Le procès d'une chaîne de télévision libanaise s'est ouvert jeudi devant
le Tribunal spécial pour le Liban, qui lui reproche la diffusion
d'informations sur des témoins protégés dans l'enquête sur l'assassinat
de l'ex-Premier ministre Rafic Hariri.
Premier tribunal international ad hoc créé pour juger une attaque
"terroriste", le TSL a été constitué par l'ONU, à la demande du Liban,
après l'attentat ayant coûté la vie à Rafic Hariri et à 22 autres
personnes en février 2005 à Beyrouth.
"Ce comportement continue de mettre en danger la vie de ces personnes
ainsi que de leurs familles", a déclaré le procureur Kenneth Scott lors
d'une audience publique à La Haye, où siège le TSL : "la liberté
d'expression implique des responsabilités".
Al-Jadid-TV et sa rédactrice en chef adjointe Karma Khayat sont accusés
d'outrage et d'entrave à la justice pour avoir publié des informations
sur onze témoins présumés dans une série de programmes diffusés entre le
6 et le 10 août 2012.
Les visages étaient certes cachés et les noms complets n'étaient pas mentionnés, mais "personne n'est dupe", a tancé M. Scott.
Il soutient que les voix des personnes filmées n'ont pas été modifiées
alors que des informations telles que leurs initiales, profession, lieu
de travail ou même des plaques d'immatriculation étaient soit mentionnés
soit visibles à l'écran.
Le TSL n'a jamais confirmé ni démenti que les personnes présentées par Al-Jadid-TV étaient effectivement des témoins.
M. Scott a accusé la chaîne privée et Mme Khayat d'avoir miné la
confiance du public dans la capacité du tribunal à protéger les témoins :
"si les témoins ne viennent pas témoigner, ce tribunal est fini et nous
pouvons tous rentrer chez nous".
"Ils voulaient un gros scoop et étaient prêts à tout pour cela", a-t-il conclu.
Les accusés affirment que les personnes présentées ne sont pas
identifiables et soulignent que le but de leurs reportages était,
précisément, de dénoncer les dysfonctionnements du TSL, notamment les
fuites d'informations confidentielles.
Le TSL a inculpé cinq membres du Hezbollah libanais.
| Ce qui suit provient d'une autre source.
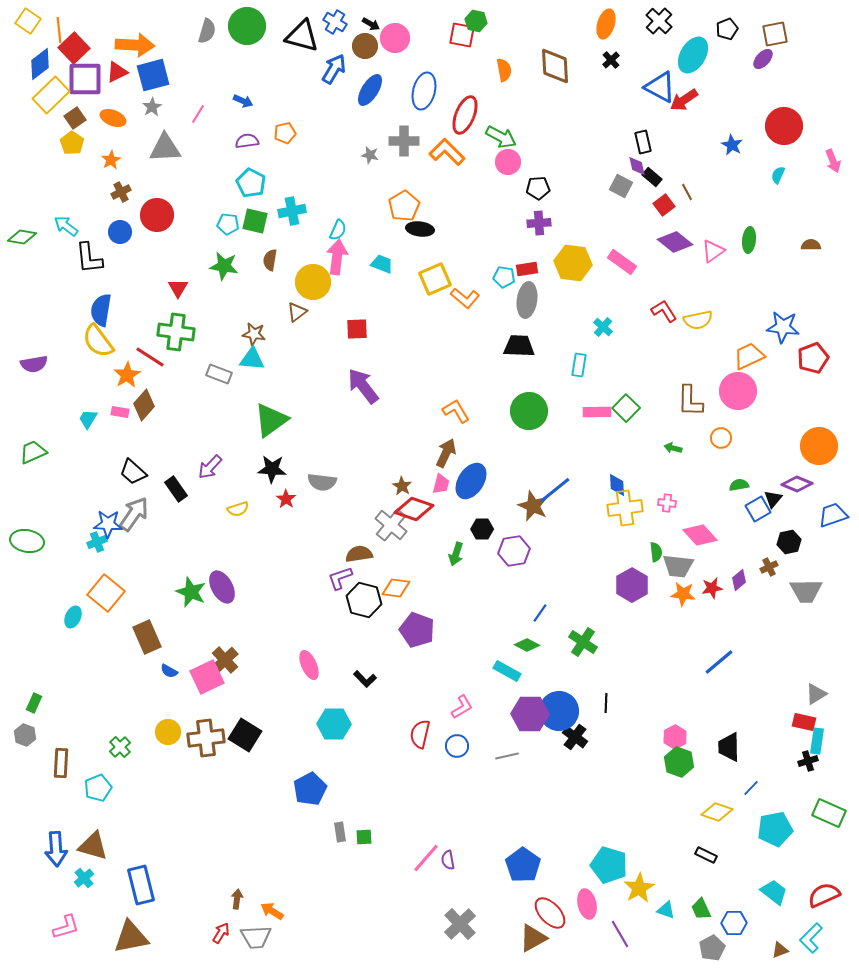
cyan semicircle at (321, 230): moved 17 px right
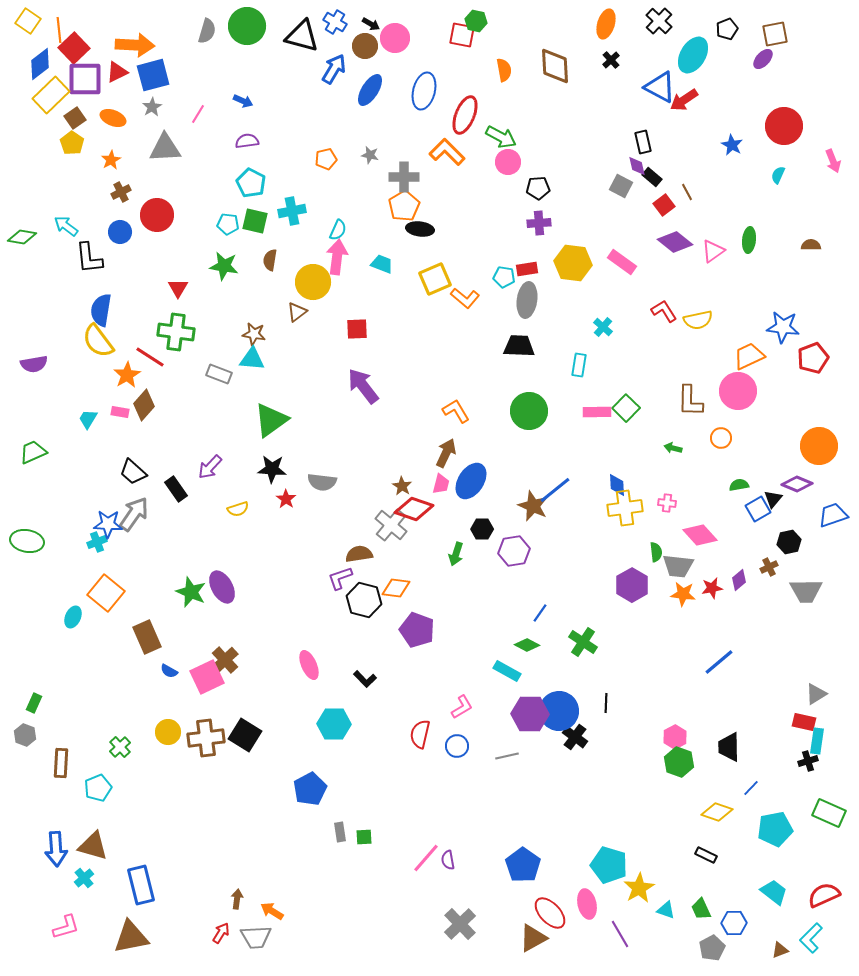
orange pentagon at (285, 133): moved 41 px right, 26 px down
gray cross at (404, 141): moved 36 px down
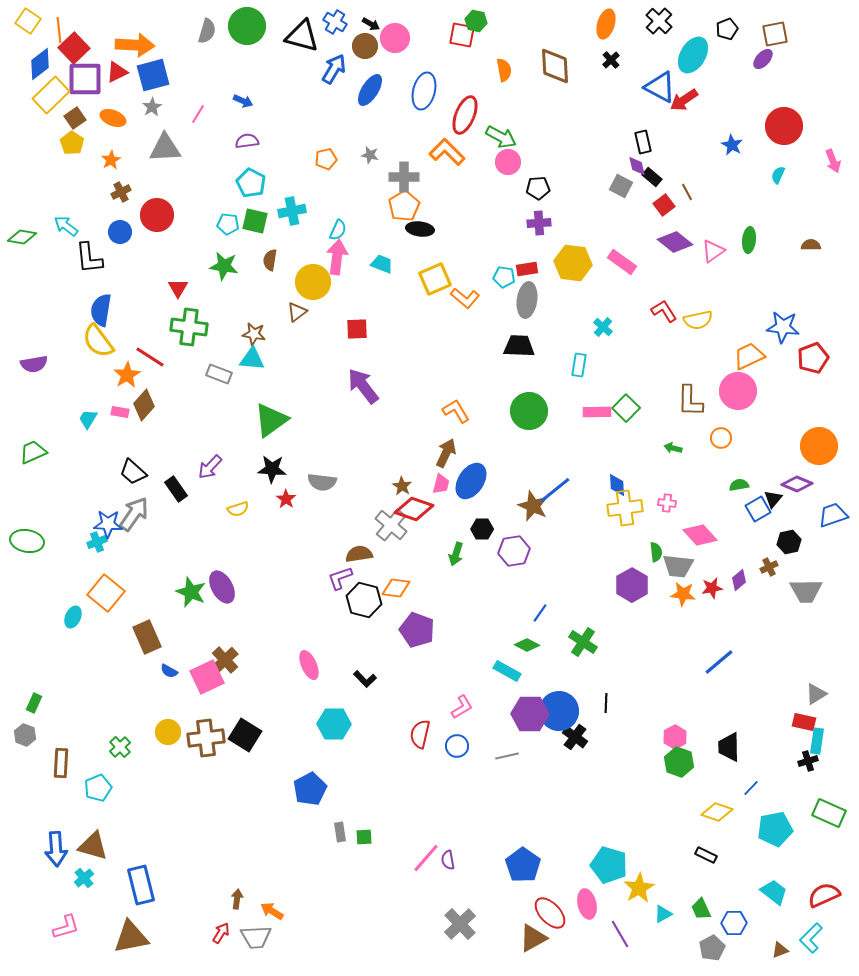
green cross at (176, 332): moved 13 px right, 5 px up
cyan triangle at (666, 910): moved 3 px left, 4 px down; rotated 48 degrees counterclockwise
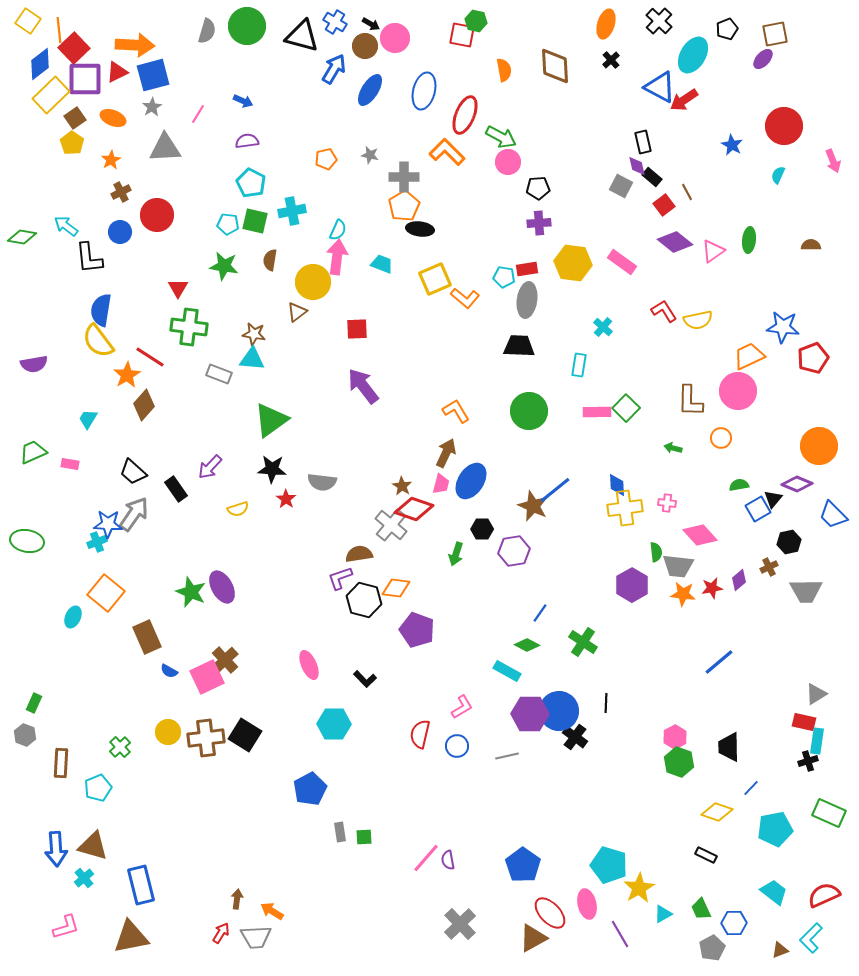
pink rectangle at (120, 412): moved 50 px left, 52 px down
blue trapezoid at (833, 515): rotated 116 degrees counterclockwise
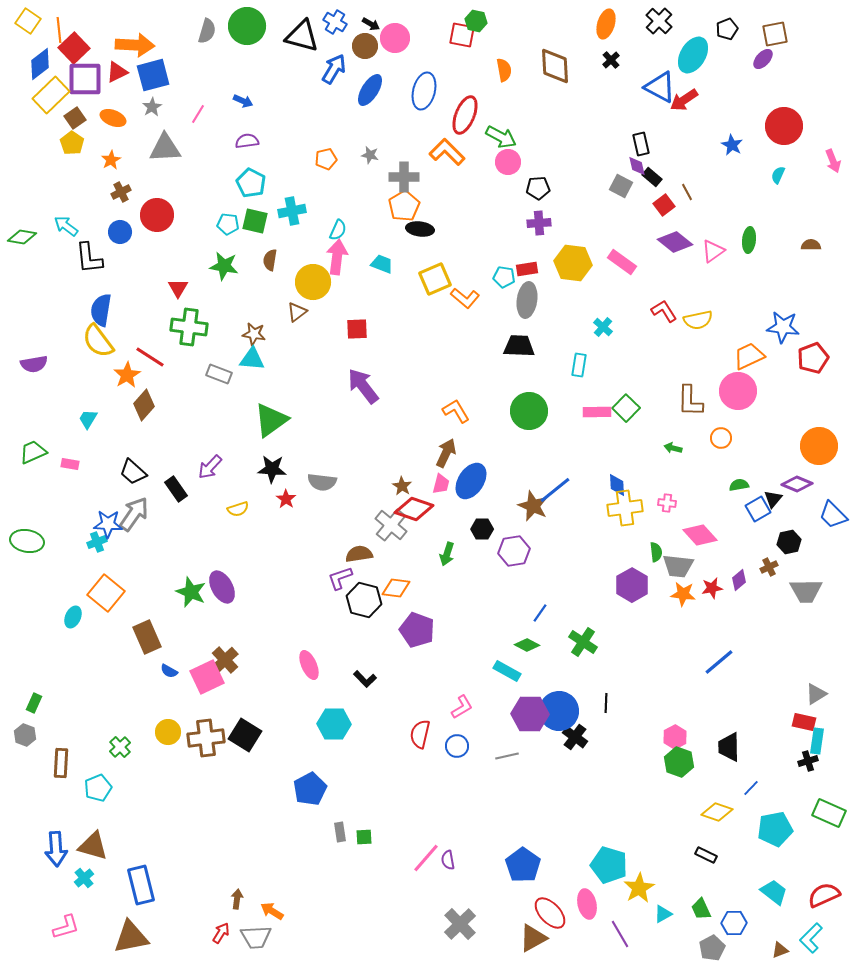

Leur procès s'est
ouvert en janvier 2014, mais en l'absence des accusés. Le Hezbollah a en
effet exclu la remise des suspects et accuse le TSL d'être le fruit
d'un complot "israélo-américain" visant à le détruire.
"C'est notre droit de nous assurer que cet argent est dépensé
correctement", a lancé lors de l'audience Mme Khayat, épinglant "le
bâtiment de luxe" et "la salle d'audience 7 étoiles" du TSL, qui
contraste selon elle avec les moyens de la justice libanaise.
"Nous osons révéler les erreurs de l'accusation", a-t-elle affirmé,
tandis que son avocat Karim Khan a accusé le procureur "de tirer sur le
messager" car Al-Jadid n'est pas selon lui responsable des fuites.
Le budget annuel du TSL est actuellement d'environ 60 millions d'euros
par an (49% à charge du Liban, le reste par la communauté
internationale), soit la moitié du budget de la Cour pénale
internationale (CPI), tribunal permanent et mondial.
"Nous voulions montrer au public comment l'argent du contribuable est
utilisé pour financer un tribunal qui ne fonctionne pas bien", avait
affirmé Mme Khayat dans un entretien mercredi à l'AFP.
Elle encourt une peine maximale de 7 ans de prison et/ou 100.000 euros d'amende. La date du jugement n'a pas encore été fixée.
Le TSL est un dossier sensible au Liban, divisé entre le camp mené par
le Hezbollah chiite pro-iranien et la coalition dirigée par Saad Hariri,
fils de l'ancien Premier ministre, un sunnite.
Le quotidien al-Akhbar, proche du Hezbollah, et son rédacteur en chef
Ibrahim al-Amine, sont également poursuivis pour des faits similaires.
Leur procès doit s'ouvrir à une date encore non déterminée.